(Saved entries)
****

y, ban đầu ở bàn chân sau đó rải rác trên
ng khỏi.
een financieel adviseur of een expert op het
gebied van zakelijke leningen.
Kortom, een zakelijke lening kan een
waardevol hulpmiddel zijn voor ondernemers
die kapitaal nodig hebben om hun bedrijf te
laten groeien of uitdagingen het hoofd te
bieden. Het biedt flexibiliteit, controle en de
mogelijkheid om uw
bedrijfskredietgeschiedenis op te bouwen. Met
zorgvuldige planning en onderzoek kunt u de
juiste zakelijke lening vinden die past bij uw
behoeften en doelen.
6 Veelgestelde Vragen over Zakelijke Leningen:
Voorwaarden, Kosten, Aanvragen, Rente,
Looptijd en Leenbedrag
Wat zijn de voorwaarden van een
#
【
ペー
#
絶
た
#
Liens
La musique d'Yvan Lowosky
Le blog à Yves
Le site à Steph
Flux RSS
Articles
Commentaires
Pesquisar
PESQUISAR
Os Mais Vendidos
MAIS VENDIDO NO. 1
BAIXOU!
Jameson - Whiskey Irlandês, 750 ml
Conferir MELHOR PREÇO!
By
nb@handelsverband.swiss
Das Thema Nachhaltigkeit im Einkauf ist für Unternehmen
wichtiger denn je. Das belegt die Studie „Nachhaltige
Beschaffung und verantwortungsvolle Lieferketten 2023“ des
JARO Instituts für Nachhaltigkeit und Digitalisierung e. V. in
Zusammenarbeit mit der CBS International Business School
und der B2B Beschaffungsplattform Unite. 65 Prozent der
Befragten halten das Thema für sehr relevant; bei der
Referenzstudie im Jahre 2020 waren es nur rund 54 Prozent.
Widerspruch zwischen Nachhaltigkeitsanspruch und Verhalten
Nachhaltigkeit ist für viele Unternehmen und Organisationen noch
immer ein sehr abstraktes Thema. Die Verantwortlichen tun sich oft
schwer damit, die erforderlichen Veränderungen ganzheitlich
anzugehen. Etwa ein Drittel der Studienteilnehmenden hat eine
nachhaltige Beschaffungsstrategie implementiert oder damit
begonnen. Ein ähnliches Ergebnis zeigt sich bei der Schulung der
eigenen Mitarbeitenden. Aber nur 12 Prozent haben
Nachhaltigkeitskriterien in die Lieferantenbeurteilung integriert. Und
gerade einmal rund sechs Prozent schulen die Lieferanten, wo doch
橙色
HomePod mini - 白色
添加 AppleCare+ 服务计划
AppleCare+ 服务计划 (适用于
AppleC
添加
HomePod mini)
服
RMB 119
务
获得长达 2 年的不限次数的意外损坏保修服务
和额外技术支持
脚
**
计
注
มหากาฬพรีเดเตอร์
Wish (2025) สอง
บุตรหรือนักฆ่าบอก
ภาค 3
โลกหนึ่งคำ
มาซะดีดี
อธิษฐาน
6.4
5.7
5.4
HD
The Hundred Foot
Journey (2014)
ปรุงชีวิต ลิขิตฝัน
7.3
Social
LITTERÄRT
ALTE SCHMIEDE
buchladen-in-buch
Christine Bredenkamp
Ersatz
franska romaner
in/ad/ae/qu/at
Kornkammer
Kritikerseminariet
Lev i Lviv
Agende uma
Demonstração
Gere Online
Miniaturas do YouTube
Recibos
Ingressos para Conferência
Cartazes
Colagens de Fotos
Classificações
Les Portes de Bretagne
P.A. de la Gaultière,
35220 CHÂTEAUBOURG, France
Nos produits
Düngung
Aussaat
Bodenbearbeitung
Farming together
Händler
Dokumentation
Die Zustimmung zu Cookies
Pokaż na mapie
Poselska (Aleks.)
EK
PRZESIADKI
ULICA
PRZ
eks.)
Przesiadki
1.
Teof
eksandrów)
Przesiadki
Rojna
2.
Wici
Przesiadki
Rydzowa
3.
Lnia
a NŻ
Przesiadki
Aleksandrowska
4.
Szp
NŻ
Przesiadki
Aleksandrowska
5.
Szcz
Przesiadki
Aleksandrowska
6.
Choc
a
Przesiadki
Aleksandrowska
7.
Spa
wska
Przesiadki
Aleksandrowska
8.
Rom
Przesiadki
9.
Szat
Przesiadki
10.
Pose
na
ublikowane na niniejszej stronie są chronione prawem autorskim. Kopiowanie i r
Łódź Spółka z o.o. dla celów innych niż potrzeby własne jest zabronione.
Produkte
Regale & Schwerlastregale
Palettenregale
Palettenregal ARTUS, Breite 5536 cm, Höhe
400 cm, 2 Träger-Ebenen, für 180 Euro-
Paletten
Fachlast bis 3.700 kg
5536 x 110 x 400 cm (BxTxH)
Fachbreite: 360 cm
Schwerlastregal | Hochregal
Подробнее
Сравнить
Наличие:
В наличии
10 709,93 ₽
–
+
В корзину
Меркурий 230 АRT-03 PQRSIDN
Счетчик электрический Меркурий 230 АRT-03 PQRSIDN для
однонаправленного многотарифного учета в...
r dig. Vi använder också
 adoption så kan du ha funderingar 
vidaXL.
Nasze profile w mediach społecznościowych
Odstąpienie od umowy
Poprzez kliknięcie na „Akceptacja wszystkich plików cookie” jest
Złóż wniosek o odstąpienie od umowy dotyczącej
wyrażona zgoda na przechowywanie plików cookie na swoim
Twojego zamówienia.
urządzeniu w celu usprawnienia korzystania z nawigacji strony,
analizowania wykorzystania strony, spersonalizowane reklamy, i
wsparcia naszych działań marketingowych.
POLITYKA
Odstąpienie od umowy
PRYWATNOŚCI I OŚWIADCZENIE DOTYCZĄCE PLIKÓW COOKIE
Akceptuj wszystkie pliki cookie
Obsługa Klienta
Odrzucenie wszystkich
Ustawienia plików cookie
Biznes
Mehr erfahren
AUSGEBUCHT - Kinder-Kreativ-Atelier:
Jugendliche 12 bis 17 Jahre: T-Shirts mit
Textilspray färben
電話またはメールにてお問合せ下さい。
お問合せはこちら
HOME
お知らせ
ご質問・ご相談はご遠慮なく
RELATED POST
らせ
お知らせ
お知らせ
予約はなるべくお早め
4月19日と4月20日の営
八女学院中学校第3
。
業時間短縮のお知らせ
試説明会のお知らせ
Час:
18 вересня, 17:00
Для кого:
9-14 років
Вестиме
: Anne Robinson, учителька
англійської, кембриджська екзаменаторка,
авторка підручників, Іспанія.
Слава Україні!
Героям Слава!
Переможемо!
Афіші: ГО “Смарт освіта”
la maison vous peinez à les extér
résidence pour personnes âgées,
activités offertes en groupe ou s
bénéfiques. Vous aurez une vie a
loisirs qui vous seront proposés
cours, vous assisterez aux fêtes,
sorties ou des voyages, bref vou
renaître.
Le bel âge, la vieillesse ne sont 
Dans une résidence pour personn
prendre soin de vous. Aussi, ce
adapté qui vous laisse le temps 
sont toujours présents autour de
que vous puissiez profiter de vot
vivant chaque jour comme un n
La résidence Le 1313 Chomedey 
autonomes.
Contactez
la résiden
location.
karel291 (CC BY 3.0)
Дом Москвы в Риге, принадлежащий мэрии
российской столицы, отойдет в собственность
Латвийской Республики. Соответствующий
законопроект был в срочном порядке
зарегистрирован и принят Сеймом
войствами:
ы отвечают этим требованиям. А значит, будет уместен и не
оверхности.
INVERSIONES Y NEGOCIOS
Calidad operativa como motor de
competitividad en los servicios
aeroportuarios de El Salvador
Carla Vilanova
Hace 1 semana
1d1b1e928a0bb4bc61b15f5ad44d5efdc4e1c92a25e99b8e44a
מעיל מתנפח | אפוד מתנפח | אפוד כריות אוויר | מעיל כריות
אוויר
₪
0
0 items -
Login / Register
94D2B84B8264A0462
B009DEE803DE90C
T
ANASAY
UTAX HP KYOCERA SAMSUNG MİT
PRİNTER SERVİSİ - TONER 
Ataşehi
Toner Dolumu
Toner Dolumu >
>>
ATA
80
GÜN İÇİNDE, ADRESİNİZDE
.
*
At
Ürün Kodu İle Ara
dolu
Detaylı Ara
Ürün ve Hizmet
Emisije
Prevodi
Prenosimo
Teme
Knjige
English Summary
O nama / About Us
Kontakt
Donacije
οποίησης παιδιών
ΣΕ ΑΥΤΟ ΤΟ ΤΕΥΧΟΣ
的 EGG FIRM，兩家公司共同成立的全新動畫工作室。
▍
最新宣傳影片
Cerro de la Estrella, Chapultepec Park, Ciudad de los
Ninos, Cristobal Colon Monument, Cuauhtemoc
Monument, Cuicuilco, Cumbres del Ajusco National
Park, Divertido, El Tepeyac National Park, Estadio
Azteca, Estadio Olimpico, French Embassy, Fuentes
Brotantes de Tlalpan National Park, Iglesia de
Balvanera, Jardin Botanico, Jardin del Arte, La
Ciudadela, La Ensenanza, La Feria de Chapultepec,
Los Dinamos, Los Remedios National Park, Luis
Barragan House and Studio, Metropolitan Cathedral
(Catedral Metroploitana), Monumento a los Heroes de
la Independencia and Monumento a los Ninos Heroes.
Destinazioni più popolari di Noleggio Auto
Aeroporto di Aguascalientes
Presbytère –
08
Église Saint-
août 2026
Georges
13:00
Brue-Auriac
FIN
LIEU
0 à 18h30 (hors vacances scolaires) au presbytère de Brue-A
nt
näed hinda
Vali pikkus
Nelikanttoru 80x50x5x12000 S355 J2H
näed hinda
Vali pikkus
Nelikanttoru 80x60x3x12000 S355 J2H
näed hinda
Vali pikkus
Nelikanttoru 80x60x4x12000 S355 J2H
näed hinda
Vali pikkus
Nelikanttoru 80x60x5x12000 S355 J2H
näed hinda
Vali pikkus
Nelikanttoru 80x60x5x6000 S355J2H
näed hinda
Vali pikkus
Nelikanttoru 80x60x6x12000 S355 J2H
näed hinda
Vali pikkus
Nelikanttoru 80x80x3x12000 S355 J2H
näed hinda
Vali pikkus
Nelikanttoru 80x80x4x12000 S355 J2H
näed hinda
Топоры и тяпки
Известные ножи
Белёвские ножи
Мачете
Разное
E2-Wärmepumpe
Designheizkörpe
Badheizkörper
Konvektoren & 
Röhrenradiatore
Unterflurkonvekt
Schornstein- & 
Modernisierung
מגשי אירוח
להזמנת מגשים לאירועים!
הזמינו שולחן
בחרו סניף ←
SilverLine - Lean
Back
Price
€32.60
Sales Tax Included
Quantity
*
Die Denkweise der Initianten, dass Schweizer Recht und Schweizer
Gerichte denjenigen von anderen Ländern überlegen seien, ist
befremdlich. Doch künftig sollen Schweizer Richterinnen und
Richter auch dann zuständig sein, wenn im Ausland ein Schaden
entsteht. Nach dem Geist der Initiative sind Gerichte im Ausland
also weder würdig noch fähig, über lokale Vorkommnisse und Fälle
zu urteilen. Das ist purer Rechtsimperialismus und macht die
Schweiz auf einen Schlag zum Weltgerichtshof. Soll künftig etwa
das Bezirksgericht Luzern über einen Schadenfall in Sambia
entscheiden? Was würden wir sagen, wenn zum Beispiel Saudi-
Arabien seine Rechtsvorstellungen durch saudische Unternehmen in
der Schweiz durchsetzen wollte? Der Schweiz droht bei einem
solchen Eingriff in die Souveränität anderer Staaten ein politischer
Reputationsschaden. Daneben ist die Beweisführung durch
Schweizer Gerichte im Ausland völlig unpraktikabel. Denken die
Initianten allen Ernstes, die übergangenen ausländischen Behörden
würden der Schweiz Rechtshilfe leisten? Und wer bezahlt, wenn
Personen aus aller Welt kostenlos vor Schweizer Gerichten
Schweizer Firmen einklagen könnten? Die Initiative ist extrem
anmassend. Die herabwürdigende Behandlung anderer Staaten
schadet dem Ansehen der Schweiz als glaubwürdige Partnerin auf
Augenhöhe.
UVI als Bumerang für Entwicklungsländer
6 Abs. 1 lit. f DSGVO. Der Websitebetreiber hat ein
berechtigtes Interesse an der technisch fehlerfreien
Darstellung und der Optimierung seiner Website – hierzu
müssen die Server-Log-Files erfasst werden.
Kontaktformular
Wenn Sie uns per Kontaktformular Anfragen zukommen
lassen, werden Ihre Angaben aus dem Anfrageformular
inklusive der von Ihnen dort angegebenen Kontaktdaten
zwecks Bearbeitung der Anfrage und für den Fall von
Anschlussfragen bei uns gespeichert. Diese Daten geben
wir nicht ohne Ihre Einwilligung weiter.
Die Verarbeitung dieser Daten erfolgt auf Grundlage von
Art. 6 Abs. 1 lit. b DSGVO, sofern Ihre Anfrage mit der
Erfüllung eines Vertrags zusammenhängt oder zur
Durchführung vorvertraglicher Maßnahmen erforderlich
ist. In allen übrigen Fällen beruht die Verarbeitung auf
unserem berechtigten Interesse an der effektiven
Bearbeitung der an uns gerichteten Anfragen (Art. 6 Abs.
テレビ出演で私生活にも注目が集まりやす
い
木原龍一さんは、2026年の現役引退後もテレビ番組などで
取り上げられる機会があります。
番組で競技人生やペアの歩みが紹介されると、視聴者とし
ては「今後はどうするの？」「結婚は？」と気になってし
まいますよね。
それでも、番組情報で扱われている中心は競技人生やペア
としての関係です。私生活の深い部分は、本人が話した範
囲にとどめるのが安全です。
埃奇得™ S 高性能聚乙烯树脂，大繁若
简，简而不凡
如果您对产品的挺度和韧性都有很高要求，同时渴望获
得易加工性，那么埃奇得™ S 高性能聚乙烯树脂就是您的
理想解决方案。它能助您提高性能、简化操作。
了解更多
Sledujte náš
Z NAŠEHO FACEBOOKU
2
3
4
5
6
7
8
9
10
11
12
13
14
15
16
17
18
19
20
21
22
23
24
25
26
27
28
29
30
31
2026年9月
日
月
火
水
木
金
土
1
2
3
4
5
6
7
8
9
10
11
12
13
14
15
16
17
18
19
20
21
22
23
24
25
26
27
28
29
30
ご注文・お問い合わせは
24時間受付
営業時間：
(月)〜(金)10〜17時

****

Could you rewrite the lines above, from the first one through the line containing "laten groeien of uitdagingen het hoofd te", as a JSON list of strings with one string per line and any blank lines omitted?

[
  "y, ban đầu ở bàn chân sau đó rải rác trên",
  "ng khỏi.",
  "een financieel adviseur of een expert op het",
  "gebied van zakelijke leningen.",
  "Kortom, een zakelijke lening kan een",
  "waardevol hulpmiddel zijn voor ondernemers",
  "die kapitaal nodig hebben om hun bedrijf te",
  "laten groeien of uitdagingen het hoofd te"
]